Zabaikalsky park has made an effort to collect rubbish, but the effort would have to be uniform around the lake for it to bring the desired effects. “We put rubbish bins at the hot springs on the coast. But our hot springs suddenly became the most popular place on the Baikal to get rid of rubbish, because we’re the only place on the Baikal that collects rubbish, and all the yachts and ships started coming here,” says Vladimir Mielnikov.

The national park management also wanted to improve the road into the park, but decided against it, fearing the same scenario with motorists invading along the only good road to the coast. “Development of infrastructures used by tourists has to be roughly uniform,” says Vladimir Mielnikov. A lack of government involvement means it is not.

Government inaction also means that any green tendencies within tourism come from private initiatives, and that these initiatives depend wholly on what tourists want. The result has been that, along with eco-tourism, a very un-green type of tourism has been developing, with masses of motorists descending on the most accessible beaches in good weather.

. Vitaliy Riabtsov, ornithologist and Baikal expert, says he has witnessed wild tourism seriously damage lake Baikal over the last ten years. “After the perestroika, education and government environmental controls nose-dived. Nature was given up for sale and plunder. Tourism is just one of the manifestations of this,” he says. He blames government inaction and tourists’ ignorance for the near-extinction of half a dozen animal species – water birds, wild ponies, lynx, vipers – from Olkhon, lake Baikal’s biggest island, home to the village of Khuzhir and several other settlements.

Despite Olkhon fast becoming lake Baikal’s number one tourist destination, there is still not one public toilet on the island. Electricity arrived on Olkhon on July 30th 2005, and further development of the road leading to the ferry linking it with the mainland is planned. According to Anna Kharanutova, tourism specialist in the Olkhon regional administration, twenty thousand visitors stay on the island each summer. The majority of them are “wild” tourists, living in tents with no sanitation or waste disposal system.

Environmentalists fear that electricity will make current problems with rubbish and sewage worse. “Together with the growing stream of tourists a stream of rubbish will pour onto the island,” says Roman Vazhenkov, director of Greenpeace Russia’s Baikal programme.

“It’s all right to give people comfort, but mass tourism cannot work here. The administration wants good roads, big hotels, civilisation. The coast will lose its magic - the enchanting wild nature, the peace and quiet,” says Yana Ogarkova.

Can’t have it both ways

Eco-tourism or ‘dirty’ tourism and industry - in the long run these are mutually exclusive directions of development for the area around Baikal. The town of Baikalsk on the lake’s southern coast, created in the sixties around the pulp and paper mill, is testimony to this fact. The mill still discharges 45 million cubic metres of wastewater into the lake each year, but no longer provides enough jobs for the town, where it is practically the only source of employment. Attempts to develop tourism are cut short by air and water pollution.

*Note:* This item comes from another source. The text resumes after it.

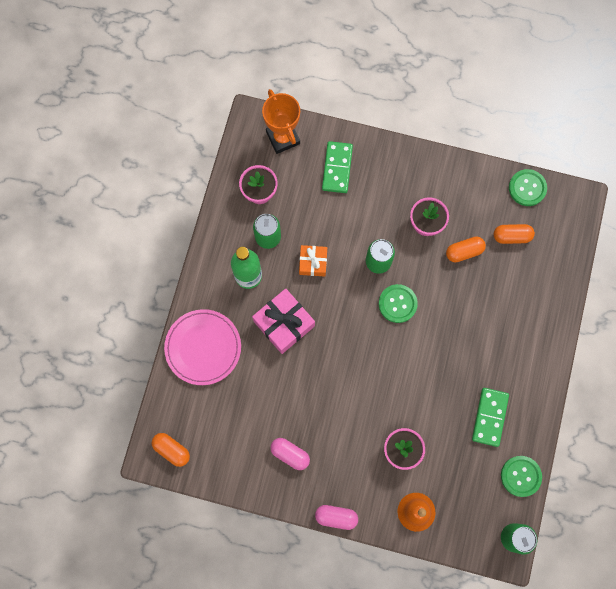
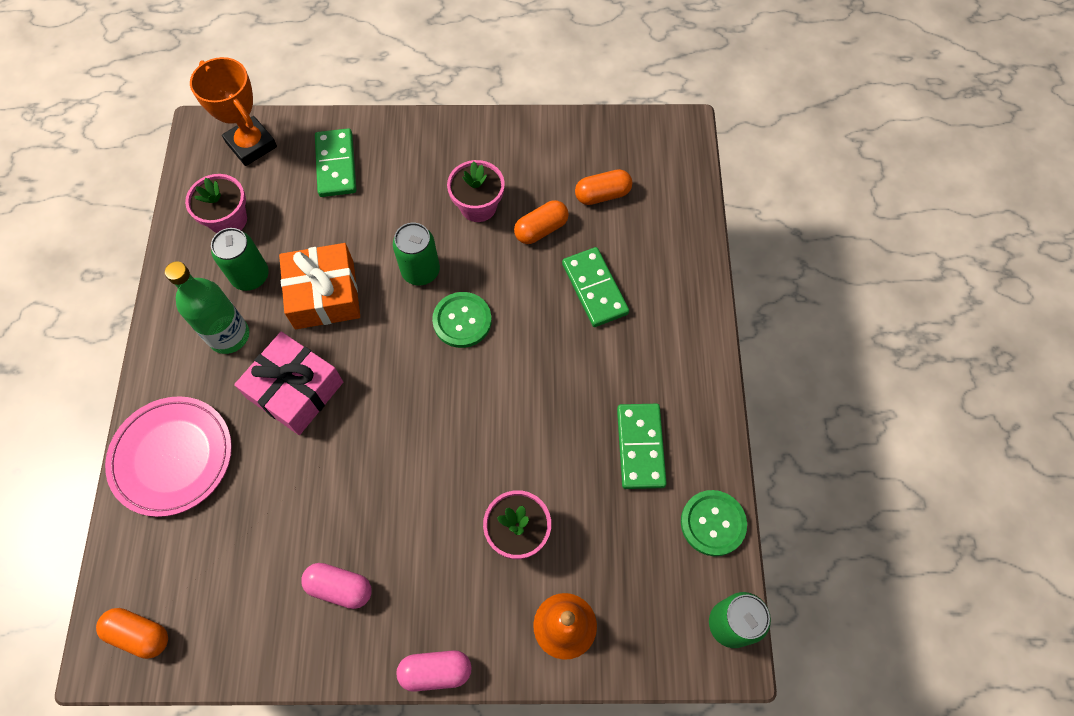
camera: 15 degrees left, 10 degrees down
orange gift [299,245,327,277] -> orange gift [279,243,360,329], size x1.63
green button [509,169,547,206] -> none
none -> green domino [562,247,629,327]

“It smells too much, and the factory on the coast is visible from far away. We have a skiing resort now, but they’ll never get Western tourists, or tourists from Moscow,” says Natalia Lebiedeva, the receptionist at Baikalsk’s only hotel. She had worked at the mill until the massive redundancies that followed the fall of the Soviet Union. “Now there’s no future here. People drink a lot,” she says. “I would take my son and leave, but I have no-where to go.”

So far, pollution from industry remains limited to small areas like Baikalsk, as Baikal’s size and volume saved it from the fate of the much shallower Aral Sea. But the effects of oil spills from the planned pipeline would reach the whole lake. Together with wild tourism, logging and poaching, this could mean the end of Baikal’s natural riches.